Anto dan lapak cukur gratisnya bukanlah satu-satunya dalam Anti-Omnibus Fest sore itu. Ada empat lapak gratis lainnya di depan Gedung Sate. Selain Food Not Bomb dan Lapak Baca Gratis, terdapat juga lapak pasar gratis yang membawa inisiatif transaksi tanpa uang. Hanya dalam hitungan menit, berbagai barang yang dipajang di atas terpal bekas ludes diborong oleh orang-orang yang hadir dalam Anti-Omnibus Fest.
“Pasar gratis adalah bentuk protes terhadap ketimpangan sosial. Keterlibatan kami menjadi bukti bahwa pemerintah telah gagal menangani kasus kemiskinan di indonesia. Dan apabila Omnibus Law disahkan, akan semakin banyak masyarakat yang kekurangan baik dalam segi sandang maupun pangan,” jelas Wawan, salah satu individu yang terlibat dalam pasar gratis kepada Trimurti.id, saat diwawancari terpisah, Minggu 16 Agustus 2020.
Menurut penuturan Wawan, pasar gratis awalnya bergerak untuk membagikan makanan secara gratis kepada siapa saja yang kebetulan mampir ke lokasi tempat ia melapak. Barulah ketika memasuki bulan puasa tahun ini, pasar gratis lantas memasukan sandang sebagai item yang mereka bagikan secara gratis.
Wawan dan individu lain di pasar gratis merasa, di bulan puasa kebutuhan masyarakat untuk membeli pakaian yang baru semakin meningkat. Tapi di lain kesempatan, masih banyak orang yang tidak mampu membeli pakaian. Menurut Wawan, mereka adalah orang-orang yang untuk makan saja kesulitan.
“Kami bukan nabi yang diutus Tuhan untuk membantu orang yang tidak mampu. Bukan juga orang yang suka memberi dan ngajarin orang untuk menerima. Hidup layak itu hak semua orang,” tegas Wawan.

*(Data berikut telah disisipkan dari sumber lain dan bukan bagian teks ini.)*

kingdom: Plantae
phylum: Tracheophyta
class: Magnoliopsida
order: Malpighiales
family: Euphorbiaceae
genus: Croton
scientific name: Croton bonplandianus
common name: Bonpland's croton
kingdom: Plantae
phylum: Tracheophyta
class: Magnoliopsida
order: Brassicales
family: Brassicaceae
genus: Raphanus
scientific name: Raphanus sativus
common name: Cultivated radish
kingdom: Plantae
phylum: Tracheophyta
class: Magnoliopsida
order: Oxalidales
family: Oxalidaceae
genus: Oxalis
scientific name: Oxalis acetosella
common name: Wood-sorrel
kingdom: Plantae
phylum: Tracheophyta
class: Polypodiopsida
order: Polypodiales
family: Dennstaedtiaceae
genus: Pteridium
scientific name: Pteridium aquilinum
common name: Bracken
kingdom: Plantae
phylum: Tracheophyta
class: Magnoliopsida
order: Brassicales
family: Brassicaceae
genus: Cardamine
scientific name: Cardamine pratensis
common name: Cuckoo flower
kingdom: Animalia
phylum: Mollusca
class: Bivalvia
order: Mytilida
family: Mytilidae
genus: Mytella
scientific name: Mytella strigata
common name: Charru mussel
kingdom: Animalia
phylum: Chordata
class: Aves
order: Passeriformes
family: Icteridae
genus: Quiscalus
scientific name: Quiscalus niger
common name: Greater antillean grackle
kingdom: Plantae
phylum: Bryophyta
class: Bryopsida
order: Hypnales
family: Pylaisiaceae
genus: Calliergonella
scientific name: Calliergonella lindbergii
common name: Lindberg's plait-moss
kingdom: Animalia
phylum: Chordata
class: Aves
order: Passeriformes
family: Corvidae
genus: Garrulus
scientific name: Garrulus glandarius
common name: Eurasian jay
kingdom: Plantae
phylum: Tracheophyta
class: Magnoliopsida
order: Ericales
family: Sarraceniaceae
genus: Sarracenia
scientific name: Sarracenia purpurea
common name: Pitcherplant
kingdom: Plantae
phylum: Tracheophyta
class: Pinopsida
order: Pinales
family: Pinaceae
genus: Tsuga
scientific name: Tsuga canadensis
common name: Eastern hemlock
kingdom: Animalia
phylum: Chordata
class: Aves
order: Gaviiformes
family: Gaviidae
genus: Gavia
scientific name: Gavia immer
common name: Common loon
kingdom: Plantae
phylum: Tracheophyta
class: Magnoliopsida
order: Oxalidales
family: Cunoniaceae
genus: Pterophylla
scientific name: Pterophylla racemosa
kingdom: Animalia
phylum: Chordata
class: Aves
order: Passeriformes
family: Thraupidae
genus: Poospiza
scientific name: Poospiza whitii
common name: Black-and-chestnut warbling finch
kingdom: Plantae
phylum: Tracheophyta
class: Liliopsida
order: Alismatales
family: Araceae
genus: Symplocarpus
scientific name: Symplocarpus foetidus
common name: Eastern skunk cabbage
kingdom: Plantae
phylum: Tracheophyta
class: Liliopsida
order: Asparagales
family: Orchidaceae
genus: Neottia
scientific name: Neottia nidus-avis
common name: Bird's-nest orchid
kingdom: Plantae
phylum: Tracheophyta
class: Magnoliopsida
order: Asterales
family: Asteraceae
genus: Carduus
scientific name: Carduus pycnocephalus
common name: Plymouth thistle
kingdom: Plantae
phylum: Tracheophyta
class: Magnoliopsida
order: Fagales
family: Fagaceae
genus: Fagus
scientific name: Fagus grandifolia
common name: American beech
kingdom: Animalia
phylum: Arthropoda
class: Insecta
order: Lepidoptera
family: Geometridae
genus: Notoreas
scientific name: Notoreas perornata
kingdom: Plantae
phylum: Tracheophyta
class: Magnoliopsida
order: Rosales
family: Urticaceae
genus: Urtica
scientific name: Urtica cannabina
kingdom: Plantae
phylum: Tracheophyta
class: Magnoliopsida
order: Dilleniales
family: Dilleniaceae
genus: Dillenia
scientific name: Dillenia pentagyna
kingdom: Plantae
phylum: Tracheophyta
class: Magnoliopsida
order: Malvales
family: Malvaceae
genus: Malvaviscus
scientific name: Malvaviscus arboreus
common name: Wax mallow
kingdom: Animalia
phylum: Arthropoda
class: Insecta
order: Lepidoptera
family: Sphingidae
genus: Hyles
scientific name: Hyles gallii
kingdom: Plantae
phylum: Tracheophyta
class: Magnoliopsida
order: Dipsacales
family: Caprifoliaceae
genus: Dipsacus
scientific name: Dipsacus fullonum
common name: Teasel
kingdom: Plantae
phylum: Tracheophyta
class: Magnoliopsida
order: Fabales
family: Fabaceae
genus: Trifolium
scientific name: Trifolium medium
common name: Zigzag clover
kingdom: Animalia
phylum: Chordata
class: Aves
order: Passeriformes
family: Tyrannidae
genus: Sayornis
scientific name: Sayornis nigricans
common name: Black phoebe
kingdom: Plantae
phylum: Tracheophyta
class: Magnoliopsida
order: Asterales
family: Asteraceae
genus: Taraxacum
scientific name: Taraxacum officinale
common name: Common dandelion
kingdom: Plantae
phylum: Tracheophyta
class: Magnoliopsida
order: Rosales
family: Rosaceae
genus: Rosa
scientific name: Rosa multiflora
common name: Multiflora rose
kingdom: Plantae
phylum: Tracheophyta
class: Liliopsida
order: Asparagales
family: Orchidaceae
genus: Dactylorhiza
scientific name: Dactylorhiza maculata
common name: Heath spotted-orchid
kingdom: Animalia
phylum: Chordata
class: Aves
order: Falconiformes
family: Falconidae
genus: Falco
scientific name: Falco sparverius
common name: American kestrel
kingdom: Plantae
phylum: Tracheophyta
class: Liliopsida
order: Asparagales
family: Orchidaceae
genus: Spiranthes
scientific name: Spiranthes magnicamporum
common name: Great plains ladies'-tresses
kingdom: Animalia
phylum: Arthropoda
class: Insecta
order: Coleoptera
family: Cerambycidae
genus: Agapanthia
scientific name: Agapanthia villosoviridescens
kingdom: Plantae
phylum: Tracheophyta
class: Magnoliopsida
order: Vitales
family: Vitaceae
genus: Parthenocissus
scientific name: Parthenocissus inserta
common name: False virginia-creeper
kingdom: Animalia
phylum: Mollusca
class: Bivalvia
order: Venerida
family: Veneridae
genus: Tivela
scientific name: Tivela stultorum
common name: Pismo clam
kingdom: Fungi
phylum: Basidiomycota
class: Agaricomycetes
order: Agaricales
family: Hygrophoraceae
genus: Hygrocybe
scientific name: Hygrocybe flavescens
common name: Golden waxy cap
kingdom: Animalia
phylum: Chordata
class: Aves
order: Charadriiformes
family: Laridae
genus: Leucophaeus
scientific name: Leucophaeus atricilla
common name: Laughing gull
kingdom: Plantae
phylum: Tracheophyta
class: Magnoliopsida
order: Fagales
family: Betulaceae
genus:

Untuk itulah, menurut Wawan pasar gratis adalah sebuah bentuk protes. Dengan menciptakan ruang yang memungkinkan orang-orang bertransaksi tanpa uang, pasar gratis mencoba menunjukan bahwa semua orang berhak untuk hidup layak. Tidak peduli apakah secara ekonomi ia miskin atau tidak.
Menurut Wawan, kengototan pemerintah dalam mengesahkan Omnibus Law, telah menunjukan kepada rakyat bahwa negara justru berniat memperlebar jurang ketimpangan sosial yang ada. Maka menurutnya, tidak ada jaminan negara akan memenuhi kebutuhan hidup layak yang seharusnya diterima semua orang.
Senada dengan Wawan, Rio sebagai koordinator acara mengatakan, lapak-lapak gratis yang diselenggarakan dalam festival ini adalah upaya protes. “Semua orang berhak hidup layak. Semua orang berhak untuk makan. Dan semua itu bisa didapat tanpa harus mengukur apakah ia kaya atau miskin. Jika percaya akan hal ini kita tak perlu investasi [melalui Omnibus Law],” tegas Rio kepada Trimurti saat ditemui di lokasi.
Dengan begitu, menurut Rio Anti-Omnibus Fest ini, selain mengkampanyekan bahaya Omnibus Law, festival ini adalah sebuah kampanye bahwa rakyat sebetulnya tidak butuh Omnibus Law.